A los 14 años, terminada la escuela, ingresé al seminario claretiano de Beire (Navarra). Que ¿por qué con los claretianos? Porque me atraía un misionero claretiano de mi pueblo, su forma de celebrar la misa y de predicar. Quisieron llevarme otros “frailes”, pero yo les dije que no.

Desde que tenía “uso de razón” quise ser sacerdote y empecé a aprender ayudando a misa, desde los ocho años, al cura de mi pueblo, Don Virgilio, cuando la misa era en latín.  De memoria me aprendí las respuestas:  sacerdote: “Introibo ad altare Dei”. Monaguillo: “Ad Deum qui laetificat juventutem meam”, etc.

La vida de un niño  en un pueblo de la Castilla serrana en los años cuarenta y cincuenta era pobre, sencilla, trabajadora y familiar. Aún me recuerdo de los efectos del “racionamiento” y de la cartilla de comprar a fiado.

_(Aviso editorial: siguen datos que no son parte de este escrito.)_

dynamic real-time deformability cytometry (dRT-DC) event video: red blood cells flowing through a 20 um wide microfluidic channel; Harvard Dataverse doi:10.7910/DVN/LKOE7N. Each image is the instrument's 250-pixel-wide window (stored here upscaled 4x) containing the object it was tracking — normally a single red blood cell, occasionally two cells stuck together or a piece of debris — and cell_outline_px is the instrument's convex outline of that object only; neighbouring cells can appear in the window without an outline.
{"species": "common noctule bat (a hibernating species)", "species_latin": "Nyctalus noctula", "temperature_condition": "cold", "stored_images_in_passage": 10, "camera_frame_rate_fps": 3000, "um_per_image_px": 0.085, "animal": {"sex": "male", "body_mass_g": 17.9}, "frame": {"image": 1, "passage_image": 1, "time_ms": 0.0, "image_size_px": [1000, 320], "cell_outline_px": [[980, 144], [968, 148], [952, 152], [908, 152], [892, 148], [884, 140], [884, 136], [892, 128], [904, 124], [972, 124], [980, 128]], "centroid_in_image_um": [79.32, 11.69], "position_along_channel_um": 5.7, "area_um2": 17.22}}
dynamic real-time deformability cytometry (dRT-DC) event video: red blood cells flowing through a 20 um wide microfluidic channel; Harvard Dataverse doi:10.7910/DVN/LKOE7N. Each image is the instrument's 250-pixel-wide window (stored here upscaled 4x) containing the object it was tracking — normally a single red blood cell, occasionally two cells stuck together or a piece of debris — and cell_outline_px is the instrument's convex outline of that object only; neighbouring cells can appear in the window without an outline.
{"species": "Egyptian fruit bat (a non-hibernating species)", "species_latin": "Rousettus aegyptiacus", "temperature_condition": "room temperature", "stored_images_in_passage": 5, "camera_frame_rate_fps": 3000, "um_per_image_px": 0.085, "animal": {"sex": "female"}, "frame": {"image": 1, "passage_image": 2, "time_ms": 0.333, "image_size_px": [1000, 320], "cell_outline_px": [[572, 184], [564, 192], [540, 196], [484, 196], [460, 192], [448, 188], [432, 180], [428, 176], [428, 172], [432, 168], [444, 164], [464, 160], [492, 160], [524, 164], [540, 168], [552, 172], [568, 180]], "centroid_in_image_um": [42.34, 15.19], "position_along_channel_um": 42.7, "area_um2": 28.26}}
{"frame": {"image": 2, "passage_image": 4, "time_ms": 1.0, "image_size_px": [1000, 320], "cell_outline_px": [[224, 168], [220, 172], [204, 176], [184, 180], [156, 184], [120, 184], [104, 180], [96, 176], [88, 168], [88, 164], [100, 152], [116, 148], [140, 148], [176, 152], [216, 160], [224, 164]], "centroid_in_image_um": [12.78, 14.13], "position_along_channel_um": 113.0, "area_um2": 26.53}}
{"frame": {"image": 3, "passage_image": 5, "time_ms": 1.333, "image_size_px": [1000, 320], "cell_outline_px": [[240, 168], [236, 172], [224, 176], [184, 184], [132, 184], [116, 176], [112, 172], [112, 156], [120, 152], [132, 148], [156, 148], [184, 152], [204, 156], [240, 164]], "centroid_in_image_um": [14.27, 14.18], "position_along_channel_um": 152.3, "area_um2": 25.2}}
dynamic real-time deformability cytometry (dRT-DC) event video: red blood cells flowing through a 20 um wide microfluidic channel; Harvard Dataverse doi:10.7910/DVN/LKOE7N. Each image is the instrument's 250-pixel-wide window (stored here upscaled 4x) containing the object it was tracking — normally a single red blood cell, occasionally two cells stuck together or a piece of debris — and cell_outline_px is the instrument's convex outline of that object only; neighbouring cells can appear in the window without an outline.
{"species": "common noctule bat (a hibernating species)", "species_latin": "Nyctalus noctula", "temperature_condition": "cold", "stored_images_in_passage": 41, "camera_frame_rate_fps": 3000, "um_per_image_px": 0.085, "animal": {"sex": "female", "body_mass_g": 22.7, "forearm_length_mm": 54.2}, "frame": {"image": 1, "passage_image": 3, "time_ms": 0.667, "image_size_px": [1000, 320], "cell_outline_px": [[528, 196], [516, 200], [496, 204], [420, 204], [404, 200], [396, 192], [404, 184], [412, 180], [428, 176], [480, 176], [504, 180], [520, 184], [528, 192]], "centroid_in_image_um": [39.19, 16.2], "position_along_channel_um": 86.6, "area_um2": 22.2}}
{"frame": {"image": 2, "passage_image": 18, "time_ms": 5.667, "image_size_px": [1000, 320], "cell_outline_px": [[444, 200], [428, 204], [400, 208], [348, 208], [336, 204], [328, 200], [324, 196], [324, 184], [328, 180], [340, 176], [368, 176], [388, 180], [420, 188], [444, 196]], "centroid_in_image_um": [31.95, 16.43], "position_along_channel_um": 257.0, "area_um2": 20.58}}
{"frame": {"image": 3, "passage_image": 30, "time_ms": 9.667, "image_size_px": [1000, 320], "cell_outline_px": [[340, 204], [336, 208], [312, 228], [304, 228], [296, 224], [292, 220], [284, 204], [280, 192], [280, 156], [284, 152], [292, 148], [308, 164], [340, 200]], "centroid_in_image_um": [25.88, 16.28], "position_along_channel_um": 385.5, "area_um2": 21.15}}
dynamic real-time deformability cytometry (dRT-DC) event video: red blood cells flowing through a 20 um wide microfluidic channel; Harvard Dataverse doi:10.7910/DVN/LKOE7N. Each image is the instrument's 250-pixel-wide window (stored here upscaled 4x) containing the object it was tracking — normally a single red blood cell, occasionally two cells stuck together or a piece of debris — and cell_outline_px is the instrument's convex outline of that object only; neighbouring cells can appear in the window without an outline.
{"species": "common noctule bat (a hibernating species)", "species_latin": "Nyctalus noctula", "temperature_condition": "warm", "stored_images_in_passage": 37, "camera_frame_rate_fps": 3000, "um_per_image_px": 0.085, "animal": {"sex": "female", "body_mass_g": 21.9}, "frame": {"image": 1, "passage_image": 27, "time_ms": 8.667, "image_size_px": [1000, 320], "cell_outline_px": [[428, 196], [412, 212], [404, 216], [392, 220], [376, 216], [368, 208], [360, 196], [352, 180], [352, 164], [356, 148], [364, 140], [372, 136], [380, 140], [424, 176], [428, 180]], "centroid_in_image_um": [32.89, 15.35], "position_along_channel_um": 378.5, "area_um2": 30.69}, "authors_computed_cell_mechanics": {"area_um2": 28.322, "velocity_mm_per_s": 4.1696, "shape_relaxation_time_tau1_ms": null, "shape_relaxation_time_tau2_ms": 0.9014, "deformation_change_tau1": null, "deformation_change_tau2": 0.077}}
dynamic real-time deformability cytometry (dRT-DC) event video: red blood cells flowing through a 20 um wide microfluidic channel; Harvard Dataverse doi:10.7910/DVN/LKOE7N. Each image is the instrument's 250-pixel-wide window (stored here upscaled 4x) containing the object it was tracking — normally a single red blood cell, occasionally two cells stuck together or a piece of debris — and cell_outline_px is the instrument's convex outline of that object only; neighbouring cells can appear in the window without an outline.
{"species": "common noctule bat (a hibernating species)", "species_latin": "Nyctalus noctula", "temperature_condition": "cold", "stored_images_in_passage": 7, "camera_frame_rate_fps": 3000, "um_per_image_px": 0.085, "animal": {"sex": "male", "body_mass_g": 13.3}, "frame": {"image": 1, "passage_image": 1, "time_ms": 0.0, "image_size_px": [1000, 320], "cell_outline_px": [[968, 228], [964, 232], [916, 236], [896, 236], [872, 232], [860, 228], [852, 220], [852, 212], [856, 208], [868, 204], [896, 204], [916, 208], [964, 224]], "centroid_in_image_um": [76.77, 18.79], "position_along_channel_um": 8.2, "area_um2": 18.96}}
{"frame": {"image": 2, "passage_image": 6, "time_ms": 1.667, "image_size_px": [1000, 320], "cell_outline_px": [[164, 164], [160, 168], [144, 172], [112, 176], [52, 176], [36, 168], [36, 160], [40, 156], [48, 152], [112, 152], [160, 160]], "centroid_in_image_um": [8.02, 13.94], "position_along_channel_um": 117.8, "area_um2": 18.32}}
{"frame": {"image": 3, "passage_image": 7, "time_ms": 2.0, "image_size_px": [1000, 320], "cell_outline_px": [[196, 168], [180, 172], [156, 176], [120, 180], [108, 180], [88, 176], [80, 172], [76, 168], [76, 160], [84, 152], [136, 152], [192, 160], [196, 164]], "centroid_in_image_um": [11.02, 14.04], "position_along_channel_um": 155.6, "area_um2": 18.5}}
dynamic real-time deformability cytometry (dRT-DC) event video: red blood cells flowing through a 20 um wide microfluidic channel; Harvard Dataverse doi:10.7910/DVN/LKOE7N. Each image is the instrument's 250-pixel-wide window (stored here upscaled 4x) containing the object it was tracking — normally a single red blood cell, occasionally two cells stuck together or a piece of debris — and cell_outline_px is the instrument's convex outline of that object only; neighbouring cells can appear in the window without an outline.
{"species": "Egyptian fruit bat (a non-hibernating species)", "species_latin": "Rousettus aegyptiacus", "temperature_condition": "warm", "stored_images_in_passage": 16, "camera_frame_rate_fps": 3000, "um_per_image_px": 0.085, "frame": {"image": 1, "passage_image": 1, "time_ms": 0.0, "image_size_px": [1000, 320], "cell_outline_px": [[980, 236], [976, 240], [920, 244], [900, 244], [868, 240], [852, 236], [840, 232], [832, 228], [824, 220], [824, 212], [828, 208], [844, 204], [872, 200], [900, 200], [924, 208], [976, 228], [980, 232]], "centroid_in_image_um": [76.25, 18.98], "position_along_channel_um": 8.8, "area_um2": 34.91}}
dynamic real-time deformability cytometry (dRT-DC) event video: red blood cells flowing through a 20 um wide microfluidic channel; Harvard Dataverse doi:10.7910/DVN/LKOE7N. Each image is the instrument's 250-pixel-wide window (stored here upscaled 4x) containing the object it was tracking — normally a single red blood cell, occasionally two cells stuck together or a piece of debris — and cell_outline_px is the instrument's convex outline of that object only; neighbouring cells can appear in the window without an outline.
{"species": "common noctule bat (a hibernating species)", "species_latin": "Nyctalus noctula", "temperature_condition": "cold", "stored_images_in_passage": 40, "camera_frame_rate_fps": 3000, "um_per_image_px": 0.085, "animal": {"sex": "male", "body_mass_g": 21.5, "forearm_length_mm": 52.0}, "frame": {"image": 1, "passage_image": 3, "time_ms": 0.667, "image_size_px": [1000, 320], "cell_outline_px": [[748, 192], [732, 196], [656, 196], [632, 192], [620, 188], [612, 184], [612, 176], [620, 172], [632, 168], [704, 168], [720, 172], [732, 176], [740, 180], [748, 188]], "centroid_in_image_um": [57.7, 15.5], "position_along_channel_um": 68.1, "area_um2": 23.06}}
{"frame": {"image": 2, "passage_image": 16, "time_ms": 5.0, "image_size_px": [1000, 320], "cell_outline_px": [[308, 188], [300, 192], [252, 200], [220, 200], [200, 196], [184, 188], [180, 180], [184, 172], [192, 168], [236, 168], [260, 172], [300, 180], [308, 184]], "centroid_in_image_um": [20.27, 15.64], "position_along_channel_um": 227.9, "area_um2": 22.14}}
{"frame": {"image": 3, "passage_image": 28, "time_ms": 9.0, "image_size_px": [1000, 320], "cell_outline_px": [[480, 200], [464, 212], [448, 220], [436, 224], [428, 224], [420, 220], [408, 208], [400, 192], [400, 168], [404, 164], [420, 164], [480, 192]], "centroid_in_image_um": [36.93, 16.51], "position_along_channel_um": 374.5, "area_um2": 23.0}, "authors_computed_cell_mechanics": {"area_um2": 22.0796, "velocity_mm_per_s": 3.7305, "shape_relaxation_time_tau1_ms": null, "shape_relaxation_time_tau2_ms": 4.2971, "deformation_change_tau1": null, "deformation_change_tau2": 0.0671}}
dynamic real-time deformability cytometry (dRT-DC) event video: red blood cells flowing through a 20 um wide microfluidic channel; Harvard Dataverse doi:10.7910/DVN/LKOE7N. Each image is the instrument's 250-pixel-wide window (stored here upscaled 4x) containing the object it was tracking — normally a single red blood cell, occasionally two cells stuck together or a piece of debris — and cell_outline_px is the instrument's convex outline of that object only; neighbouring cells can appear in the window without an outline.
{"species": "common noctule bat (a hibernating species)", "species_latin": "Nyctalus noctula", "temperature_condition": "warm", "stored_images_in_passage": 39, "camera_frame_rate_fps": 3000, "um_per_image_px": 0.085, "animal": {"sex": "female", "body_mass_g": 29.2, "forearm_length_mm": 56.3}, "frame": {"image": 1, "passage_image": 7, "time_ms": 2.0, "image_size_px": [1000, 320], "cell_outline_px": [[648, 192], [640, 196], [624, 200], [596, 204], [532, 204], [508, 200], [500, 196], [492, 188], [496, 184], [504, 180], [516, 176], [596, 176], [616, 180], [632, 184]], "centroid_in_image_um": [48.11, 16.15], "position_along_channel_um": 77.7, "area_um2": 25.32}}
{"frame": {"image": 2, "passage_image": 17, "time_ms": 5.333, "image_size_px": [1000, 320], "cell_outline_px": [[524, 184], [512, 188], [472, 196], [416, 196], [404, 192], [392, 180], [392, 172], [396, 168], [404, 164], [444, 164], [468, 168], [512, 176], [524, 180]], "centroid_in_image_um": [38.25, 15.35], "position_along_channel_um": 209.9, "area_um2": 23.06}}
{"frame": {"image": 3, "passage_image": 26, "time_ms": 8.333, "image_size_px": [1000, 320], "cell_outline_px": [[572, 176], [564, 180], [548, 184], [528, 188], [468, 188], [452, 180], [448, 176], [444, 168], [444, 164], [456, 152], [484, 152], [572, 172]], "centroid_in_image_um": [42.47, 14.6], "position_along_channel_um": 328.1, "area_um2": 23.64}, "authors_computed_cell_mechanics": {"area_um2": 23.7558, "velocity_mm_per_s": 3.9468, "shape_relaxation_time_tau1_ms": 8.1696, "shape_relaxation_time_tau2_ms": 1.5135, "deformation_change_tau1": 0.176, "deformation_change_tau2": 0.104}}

Cierro los ojos y me veo en la cocina, alrededor  del fuego con chimenea de campana ¡Cuántas horas en los duros inviernos de la Sierra de la Demanda! En la cocina me impregné del calor familiar, se grabaron en mi corazón las oraciones: “Jesusito de mi vida…”, “Ángel de la guardia…” y aprendí a leer.

Para mis padres la escuela era sagrada. A pesar del trabajo, nunca permitieron que perdiera ni un día de escuela. Y aún recuerdo la regañada de mi padre porque una mañana  de nieve en el recreo un grupo de niños nos fuimos  a las Rasillas a jugar a la caza del jabalí y no regresamos a la escuela.

Mis padres me enseñaron a unir casa, iglesia, escuela, trabajo y juegos en buena armonía. Había tiempo  para todo, para ir de mañanita a  ayudar a misa a D. Virgilio,  asistir a la escuela y, al salir a las cinco de la tarde, marchar corriendo para ayudar en el campo, pasando antes por el frontón de pelota.

Nunca me ha asustado el trabajo, ni me he hecho el remolón. Nueve años tenía yo y ocho mi hermano Luis cuando nos compró mi padre la primera hoz y la zoqueta. Y aún tengo la marca en la espinilla de la pierna izquierda de la primera y única vez que me corté con la hoz. Me gustaba segar a hoz, incluso de seminarista y sacerdote, tanto como jugar a la pelota. ¡Y los de mi pueblo saben bien de mi afición a la pelota a mano!

Y a los 14 años, cuando ya era un hombrecito, con pantalones bombachos y con capacidad para ir a trabajar a tiempo completo en el campo o a jornal, agarré una maleta de pino que me hizo mi tío José, monté a caballo y con mi padre fui a Canales de la Sierra, a 14 Km, para tomar el “coche de línea” que me llevaría a Logroño y ahí el tren que me dejaría, con un montón de muchachos, en la estación de Beire, para iniciar el camino que me llevaría a ser sacerdote, misionero Hijo del Inmaculado Corazón de María o Misionero Claretiano.